Pengorbanan beliau tak hanya sampai situ saja. Meski beliau adalah perempuan yang tidak mengenyam pendidikan pada zamannya, namun begitu mendukung terhadap pendidikan anak-anak dan menantunya. Aku dan suamiku dapat menyelesaikan pendidikan sampai jenjang pascasarjana juga berkat doa dan dukungan semangat dari beliau. Bagi beliau, anak-anak harus lebih tinggi pendidikan dari orangtuanya. “Sekolah yang tinggi Nak, jangan kayak ibu, yang nggak pernah sekolah," demikian katanya waktu itu.

Ibu mertuaku, Ibu Maryam binti Damiri adalah sosok ibu tangguh yang kukagumi. Di masa mudanya sebelum menikah beliau ikut orangtuanya mengurus beberapa kebun orang, setelah menikah mengurus rumah tangga dengan 8 anak, mengurus suaminya yang sempat sakit dan berbagai pekerjaan lain yang menurutku sangat berat bagi seorang wanita.

Beliau selalu bilang, “Perempuan harus kuat, tidak boleh mengeluh," begitu yang diucapkannya bila kutegur untuk istirahat dan mengurus badan sendiri. Saat beliau sedang tinggal bersama kami, tangannya tak pernah diam, ada saja yang dikerjakannya, seperti tidak betah untuk berdiam diri. Ada saja makanan kudapan yang dibuatnya dan disajikan kepada kami, sementara aku sendiri sering malas, apalagi kalau pulang dari kantor dan sudah capek ingin rasanya istirahat saja.

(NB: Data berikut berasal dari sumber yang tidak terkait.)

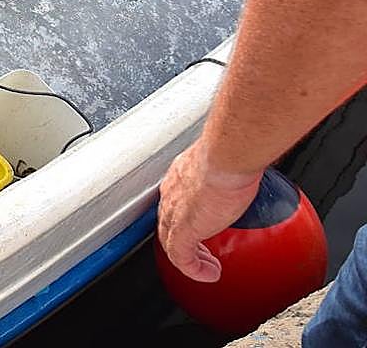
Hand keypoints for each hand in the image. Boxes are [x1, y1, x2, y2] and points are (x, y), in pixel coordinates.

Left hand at [157, 140, 262, 281]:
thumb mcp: (230, 162)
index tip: (201, 220)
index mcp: (182, 175)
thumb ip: (237, 169)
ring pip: (171, 242)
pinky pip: (181, 258)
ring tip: (206, 266)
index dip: (183, 212)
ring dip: (189, 257)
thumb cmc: (231, 151)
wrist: (227, 157)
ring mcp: (175, 212)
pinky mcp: (183, 230)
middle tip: (201, 249)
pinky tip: (208, 274)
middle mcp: (172, 193)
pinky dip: (194, 269)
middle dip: (182, 237)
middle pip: (169, 220)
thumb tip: (256, 169)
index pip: (175, 198)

Beliau benar-benar wanita yang tegar dan tangguh. Sayang, penyakit kanker payudara stadium 4 yang mulai diidapnya sejak November 2015 membuatnya menderita.

Kami paksa ibu untuk tinggal bersama kami untuk menjalani terapi di kota besar. Berbagai terapi dijalaninya untuk dapat mempertahankan kualitas hidupnya. Namun perjalanan penyakit kanker tidaklah seperti penyakit influenza biasa, kondisi beliau menurun drastis 2 tahun kemudian, sejak Oktober 2017 tidak bisa berjalan lagi dan menghadap Yang Maha Kuasa pada 14 Desember 2017.



Sedih rasanya kehilangan beliau, belum lama aku merawatnya, belum puas rasanya berbakti kepada beliau dan belumlah lunas kami membalas jasa-jasa pengorbanannya. Semoga Sang Ilahi Yang Maha Pengasih selalu merahmati beliau di alam kuburnya, aamiin.